Iucn red list officially declares multiple species extinct in 2025: slender-billed curlew and christmas island shrew among the lost

The International Union for Conservation of Nature (IUCN) Red List has formally declared several species extinct in 2025, marking the end of years-long scientific assessments that confirm what researchers have long suspected. While these species may have vanished from the wild years or even decades ago, their official extinction status represents a sobering milestone in the ongoing biodiversity crisis.

The slender-billed curlew, a grayish-brown migratory waterbird that once traveled between breeding grounds in Siberia and the Kazakh Steppe to wintering areas across Europe, North Africa, and the Middle East, hasn’t been reliably documented since 1995. The last confirmed photograph was captured on Morocco’s Atlantic coast nearly 30 years ago.
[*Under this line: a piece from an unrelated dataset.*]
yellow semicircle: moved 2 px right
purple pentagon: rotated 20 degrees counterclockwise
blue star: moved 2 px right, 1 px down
Conservation scientist Geoff Hilton from the UK’s Wildfowl & Wetlands Trust reflected on the loss, noting that “we arguably spent too much time watching the bird’s decline and not enough actually trying to fix things.”
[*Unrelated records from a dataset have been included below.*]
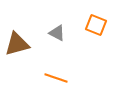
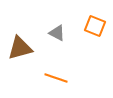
orange square: moved 1 px left, 1 px down
brown triangle: moved 3 px right, 4 px down
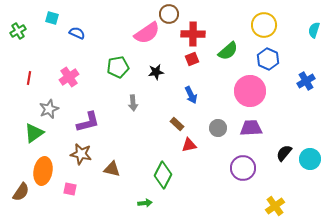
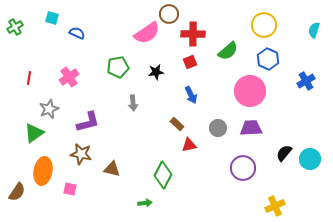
green cross: moved 3 px left, 4 px up
red square: moved 2 px left, 3 px down
brown semicircle: moved 4 px left
yellow cross: rotated 12 degrees clockwise
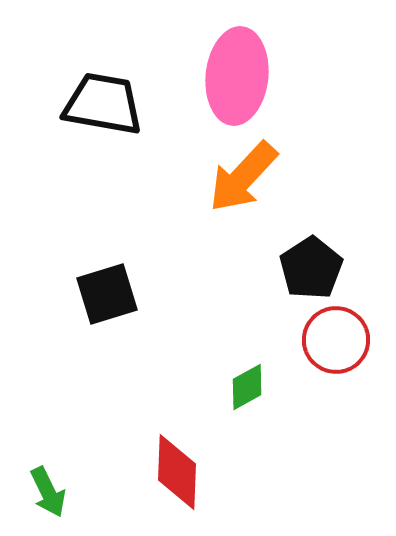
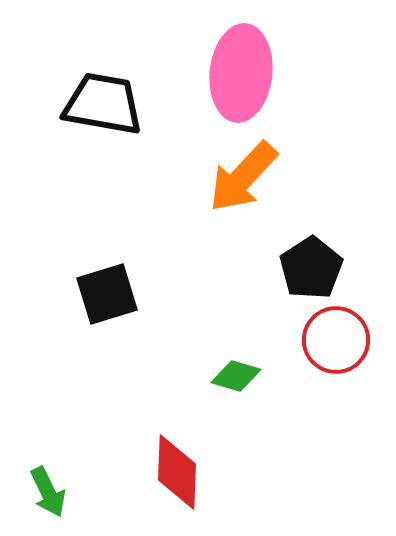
pink ellipse: moved 4 px right, 3 px up
green diamond: moved 11 px left, 11 px up; rotated 45 degrees clockwise
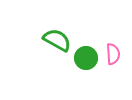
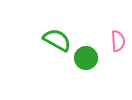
pink semicircle: moved 5 px right, 13 px up
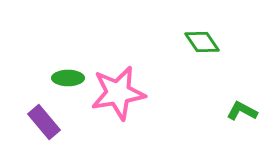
Also joining the extinction list is the Christmas Island shrew, a tiny mammal that was once common across Australia’s Christmas Island. After being widespread historically, only four confirmed sightings were recorded in the 20th century—two in 1958, one in 1984, and the final observation in 1985. Scientists believe the species fell victim to a blood-borne parasite carried by invasive black rats, the same threat that eliminated two endemic rat species on the island. These official declarations serve as stark reminders of the urgent need for proactive conservation efforts before species reach the point of no return.